*Brief*
State how many lines of the data below contain the word "extract". Reply with that number alone.
______________________________
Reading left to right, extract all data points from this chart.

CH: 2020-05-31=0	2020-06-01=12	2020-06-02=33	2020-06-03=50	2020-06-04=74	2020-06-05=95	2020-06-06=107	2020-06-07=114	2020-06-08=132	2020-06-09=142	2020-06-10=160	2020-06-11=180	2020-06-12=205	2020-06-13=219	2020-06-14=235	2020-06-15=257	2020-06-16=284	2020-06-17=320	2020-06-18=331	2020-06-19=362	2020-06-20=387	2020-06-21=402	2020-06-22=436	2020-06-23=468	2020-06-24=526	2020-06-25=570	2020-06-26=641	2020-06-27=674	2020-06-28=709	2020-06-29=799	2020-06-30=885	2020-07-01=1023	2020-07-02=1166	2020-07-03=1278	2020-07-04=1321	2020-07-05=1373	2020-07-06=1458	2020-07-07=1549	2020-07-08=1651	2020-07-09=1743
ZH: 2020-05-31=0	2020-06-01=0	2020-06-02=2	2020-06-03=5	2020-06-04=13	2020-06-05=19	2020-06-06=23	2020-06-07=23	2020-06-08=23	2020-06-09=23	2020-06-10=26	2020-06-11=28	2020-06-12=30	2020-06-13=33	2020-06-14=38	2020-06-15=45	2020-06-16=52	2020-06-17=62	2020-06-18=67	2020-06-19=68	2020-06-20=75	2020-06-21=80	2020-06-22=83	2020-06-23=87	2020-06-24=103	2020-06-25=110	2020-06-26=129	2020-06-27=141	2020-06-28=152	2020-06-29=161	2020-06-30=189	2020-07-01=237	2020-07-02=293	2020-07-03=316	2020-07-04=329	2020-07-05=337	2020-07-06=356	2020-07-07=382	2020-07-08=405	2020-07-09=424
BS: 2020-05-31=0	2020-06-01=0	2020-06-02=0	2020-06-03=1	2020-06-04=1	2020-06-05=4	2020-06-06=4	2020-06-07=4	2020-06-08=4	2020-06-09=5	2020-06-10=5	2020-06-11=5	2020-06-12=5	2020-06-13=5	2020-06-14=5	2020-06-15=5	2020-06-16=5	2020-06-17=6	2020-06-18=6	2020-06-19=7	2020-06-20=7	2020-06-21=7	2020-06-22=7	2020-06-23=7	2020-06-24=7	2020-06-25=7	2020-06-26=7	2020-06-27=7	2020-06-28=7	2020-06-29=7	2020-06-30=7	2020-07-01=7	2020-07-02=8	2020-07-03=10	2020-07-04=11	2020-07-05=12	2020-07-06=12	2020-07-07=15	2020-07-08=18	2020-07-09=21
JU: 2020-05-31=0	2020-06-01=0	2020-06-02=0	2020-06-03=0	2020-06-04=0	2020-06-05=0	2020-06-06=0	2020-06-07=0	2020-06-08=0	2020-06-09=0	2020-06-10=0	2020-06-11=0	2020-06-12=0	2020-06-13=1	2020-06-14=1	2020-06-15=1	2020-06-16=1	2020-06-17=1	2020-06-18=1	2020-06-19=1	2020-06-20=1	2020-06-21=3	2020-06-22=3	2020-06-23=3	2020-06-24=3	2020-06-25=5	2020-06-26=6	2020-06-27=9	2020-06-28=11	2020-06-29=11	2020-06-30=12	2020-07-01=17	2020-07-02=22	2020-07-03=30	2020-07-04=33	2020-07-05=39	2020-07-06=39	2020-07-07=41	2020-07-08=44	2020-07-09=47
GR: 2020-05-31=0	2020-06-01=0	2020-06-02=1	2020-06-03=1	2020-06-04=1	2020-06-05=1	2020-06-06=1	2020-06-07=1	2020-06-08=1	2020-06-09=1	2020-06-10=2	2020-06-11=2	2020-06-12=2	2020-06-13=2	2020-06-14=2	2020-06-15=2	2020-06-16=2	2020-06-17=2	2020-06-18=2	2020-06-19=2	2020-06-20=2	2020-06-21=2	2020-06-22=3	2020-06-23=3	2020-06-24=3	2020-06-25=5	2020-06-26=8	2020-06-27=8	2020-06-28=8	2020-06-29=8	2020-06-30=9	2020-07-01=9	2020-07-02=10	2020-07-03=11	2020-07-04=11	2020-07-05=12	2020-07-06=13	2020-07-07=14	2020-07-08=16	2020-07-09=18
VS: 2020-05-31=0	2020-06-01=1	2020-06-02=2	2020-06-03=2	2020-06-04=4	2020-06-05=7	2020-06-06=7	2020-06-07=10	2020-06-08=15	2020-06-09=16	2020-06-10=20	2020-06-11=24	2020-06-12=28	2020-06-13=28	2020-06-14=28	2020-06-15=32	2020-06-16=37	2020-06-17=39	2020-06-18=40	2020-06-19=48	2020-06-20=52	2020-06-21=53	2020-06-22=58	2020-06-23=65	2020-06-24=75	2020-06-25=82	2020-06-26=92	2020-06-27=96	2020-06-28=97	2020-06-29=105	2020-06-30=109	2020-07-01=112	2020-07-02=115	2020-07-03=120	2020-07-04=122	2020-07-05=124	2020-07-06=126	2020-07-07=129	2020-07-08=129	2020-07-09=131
______________________________
*Answer to this problem*
1